GOAL OF THE EXERCISE ::
Provide only the number of lines in the data below that contain the word "Engineer".

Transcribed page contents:

+ + + + +

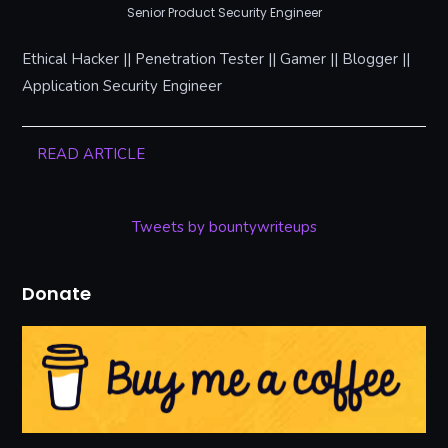
Senior Product Security Engineer
Ethical Hacker || Penetration Tester || Gamer || Blogger ||
Application Security Engineer
READ ARTICLE
Tweets by bountywriteups
Donate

+ + + + +

EXERCISE SOLUTION ::
2